This function retrieves mortality table from EuroStat through table de mortalité (this link is currently broken, data-publica does not provide such a database anymore, a copy is provided).

Paramètres:
  • url – data source

  • name – data table name

  • final_name – the data is compressed, it needs to be uncompressed into a file, this parameter defines its name

  • whereTo – data needs to be downloaded, location of this place

  • stop_at – the overall process is quite long, if not None, it only keeps the first rows

  • fLOG – logging function

Renvoie:

data_frame

The function checks the file final_name exists. If it is the case, the data is not downloaded twice.

The header contains a weird format as coordinates are separated by a comma:

indic_de,sex,age,geo    ime    2013     2012     2011     2010     2009

We need to preprocess the data to split this information into columns. The overall process takes 4-5 minutes, 10 seconds to download (< 10 Mb), 4-5 minutes to preprocess the data (it could be improved).
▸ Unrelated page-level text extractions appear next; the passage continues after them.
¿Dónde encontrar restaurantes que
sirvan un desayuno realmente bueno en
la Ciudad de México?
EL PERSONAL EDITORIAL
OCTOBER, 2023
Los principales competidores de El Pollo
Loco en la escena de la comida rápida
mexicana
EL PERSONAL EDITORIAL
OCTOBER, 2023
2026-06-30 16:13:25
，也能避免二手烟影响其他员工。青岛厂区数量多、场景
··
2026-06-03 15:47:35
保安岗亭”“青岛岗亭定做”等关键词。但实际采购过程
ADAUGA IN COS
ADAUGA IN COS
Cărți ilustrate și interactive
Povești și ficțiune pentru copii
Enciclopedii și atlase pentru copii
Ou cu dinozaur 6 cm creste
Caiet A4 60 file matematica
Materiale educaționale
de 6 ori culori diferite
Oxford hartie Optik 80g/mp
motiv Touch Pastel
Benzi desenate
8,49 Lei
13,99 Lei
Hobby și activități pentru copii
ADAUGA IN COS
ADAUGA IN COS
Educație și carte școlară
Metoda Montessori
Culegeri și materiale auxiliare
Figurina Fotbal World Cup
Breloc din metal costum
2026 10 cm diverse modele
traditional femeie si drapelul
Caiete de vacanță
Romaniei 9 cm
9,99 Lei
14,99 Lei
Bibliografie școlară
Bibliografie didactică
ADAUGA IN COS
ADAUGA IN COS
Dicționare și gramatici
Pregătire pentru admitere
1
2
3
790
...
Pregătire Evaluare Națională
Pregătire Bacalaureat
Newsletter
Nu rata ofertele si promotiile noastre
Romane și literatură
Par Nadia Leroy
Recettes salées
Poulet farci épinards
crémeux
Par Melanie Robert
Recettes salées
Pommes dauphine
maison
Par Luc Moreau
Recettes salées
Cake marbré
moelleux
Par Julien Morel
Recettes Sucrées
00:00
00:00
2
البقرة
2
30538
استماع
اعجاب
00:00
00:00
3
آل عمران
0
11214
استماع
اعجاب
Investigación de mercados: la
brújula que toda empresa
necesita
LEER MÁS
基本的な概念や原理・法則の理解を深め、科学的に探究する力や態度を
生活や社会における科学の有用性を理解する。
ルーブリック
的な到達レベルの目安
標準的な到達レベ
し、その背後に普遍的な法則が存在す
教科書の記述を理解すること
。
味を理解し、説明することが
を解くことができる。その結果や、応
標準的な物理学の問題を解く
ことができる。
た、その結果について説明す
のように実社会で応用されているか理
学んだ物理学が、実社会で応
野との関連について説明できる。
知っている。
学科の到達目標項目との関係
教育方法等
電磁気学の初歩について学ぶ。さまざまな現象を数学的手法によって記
The processed data contains the following columns:

['annee', 'valeur', 'age', 'age_num', 'indicateur', 'genre', 'pays']

Columns age and age_num look alike. age_num is numeric and is equal to age except when age_num is 85. Everybody above that age fall into the same category. The table contains many indicators:

  • PROBSURV: Probabilité de survie entre deux âges exacts (px)

  • LIFEXP: Esperance de vie à l’âge exact (ex)

  • SURVIVORS: Nombre des survivants à l’âge exact (lx)

  • PYLIVED: Nombre d’années personnes vécues entre deux âges exacts (Lx)

  • DEATHRATE: Taux de mortalité à l’âge x (Mx)

  • PROBDEATH: Probabilité de décès entre deux âges exacts (qx)

  • TOTPYLIVED: Nombre total d’années personne vécues après l’âge exact (Tx)

source on GitHub

actuariat_python.data.population.table_mortalite_france_00_02(homme=None, femme=None)#

Download mortality table for France assuming they are available in Excel format.

Paramètres:
  • homme – table for men

  • femme – table for women

Renvoie:

DataFrame

The final DataFrame merges both sheets. The data is coming from Institut des Actuaires: Reférences de mortalité or Références techniques.

source on GitHub